Dynamic correlations in stochastic rotation dynamics

TL;DR

This paper investigates the dynamic correlations in Stochastic Rotation Dynamics (SRD), providing unbiased measurements of transport coefficients, confirming zero bulk viscosity, and analyzing corrections due to molecular chaos breakdown.

Contribution

It offers the first verification that bulk viscosity is zero in SRD and derives analytical expressions for correlation corrections and collision probabilities.

Findings

Bulk viscosity is zero for SRD.

Transport coefficients match theoretical predictions.

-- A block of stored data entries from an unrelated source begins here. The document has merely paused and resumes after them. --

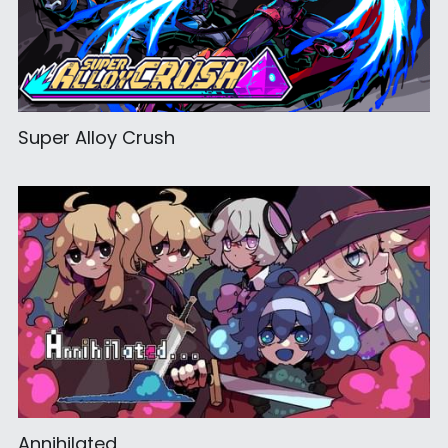
Super Alloy Crush
Annihilated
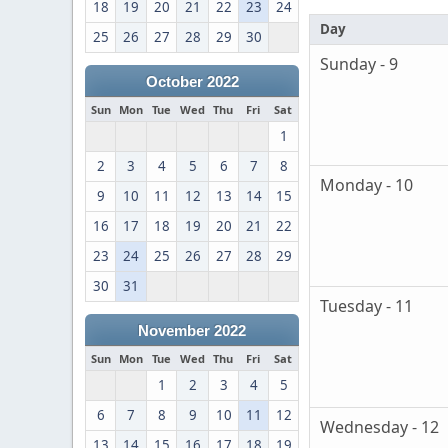
18
19
20
21
22
23
24
Day
25
26
27
28
29
30
Sunday - 9
October 2022
Sun
Mon
Tue
Wed
Thu
Fri
Sat
1
2
3
4
5
6
7
8
Monday - 10
9
10
11
12
13
14
15
16
17
18
19
20
21
22
23
24
25
26
27
28
29
30
31
Tuesday - 11
November 2022
Sun
Mon
Tue
Wed
Thu
Fri
Sat
1
2
3
4
5
6
7
8
9
10
11
12
Wednesday - 12
13
14
15
16
17
18
19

Corrections due to molecular chaos breakdown are quantified.

Abstract

The dynamic structure factor, vorticity and entropy density dynamic correlation functions are measured for Stochastic Rotation Dynamics (SRD), a particle based algorithm for fluctuating fluids. This allows us to obtain unbiased values for the longitudinal transport coefficients such as thermal diffusivity and bulk viscosity. The results are in good agreement with earlier numerical and theoretical results, and it is shown for the first time that the bulk viscosity is indeed zero for this algorithm. In addition, corrections to the self-diffusion coefficient and shear viscosity arising from the breakdown of the molecular chaos approximation at small mean free paths are analyzed. In addition to deriving the form of the leading correlation corrections to these transport coefficients, the probabilities that two and three particles remain collision partners for consecutive time steps are derived analytically in the limit of small mean free path. The results of this paper verify that we have an excellent understanding of the SRD algorithm at the kinetic level and that analytic expressions for the transport coefficients derived elsewhere do indeed provide a very accurate description of the SRD fluid.